After Montgomery's death five years later, H. Fisher Eldredge bought the property. 

Eldredge was the second son of Heman Eldredge, one of the founders of Portsmouth's Eldredge Brewing Company. Patrons of Portsmouth, the wealthy Eldredge family purchased a parcel of land from Ichabod Goodwin’s heirs in 1887 and presented it to the city of Portsmouth. This became Goodwin Park.

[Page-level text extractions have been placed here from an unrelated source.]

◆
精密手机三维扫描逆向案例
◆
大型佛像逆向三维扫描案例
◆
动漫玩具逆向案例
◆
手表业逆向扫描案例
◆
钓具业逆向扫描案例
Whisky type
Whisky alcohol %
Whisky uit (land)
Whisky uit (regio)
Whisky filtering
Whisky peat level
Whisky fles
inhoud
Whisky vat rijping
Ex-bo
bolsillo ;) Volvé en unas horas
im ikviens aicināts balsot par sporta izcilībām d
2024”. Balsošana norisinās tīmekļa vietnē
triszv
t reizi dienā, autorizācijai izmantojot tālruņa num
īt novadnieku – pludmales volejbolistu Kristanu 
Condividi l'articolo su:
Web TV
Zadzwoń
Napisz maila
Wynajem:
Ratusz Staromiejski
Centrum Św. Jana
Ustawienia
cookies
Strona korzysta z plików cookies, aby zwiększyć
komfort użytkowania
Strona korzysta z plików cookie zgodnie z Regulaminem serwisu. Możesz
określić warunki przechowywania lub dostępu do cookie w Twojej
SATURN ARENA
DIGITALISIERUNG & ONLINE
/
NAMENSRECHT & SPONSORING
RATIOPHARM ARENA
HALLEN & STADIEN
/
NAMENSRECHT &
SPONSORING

H. Fisher Eldredge served one term in the NH State Legislature, in 1889, and later succeeded his elder brother, Marcellus Eldredge, as President and Treasurer of the family's thriving beer business. Married with two children, Nettie and Sadie, he improved the new property for his family in 1887. Later additions, made from 1899-1902, included a porte cochere and the two-story semicircular bay to the right of the front door. He also enlarged the grounds and added a large stable, tennis courts, and a garden with an ornamental pond.

H. Fisher Eldredge lived here until his death in 1919.

The vintage photograph above of H. Fisher Eldredge's mansion appeared in C. S. Gurney's 1902 book, Portsmouth . . . Historic and Picturesque. Today, this property is a multi-family home known as the Merrimac Arms.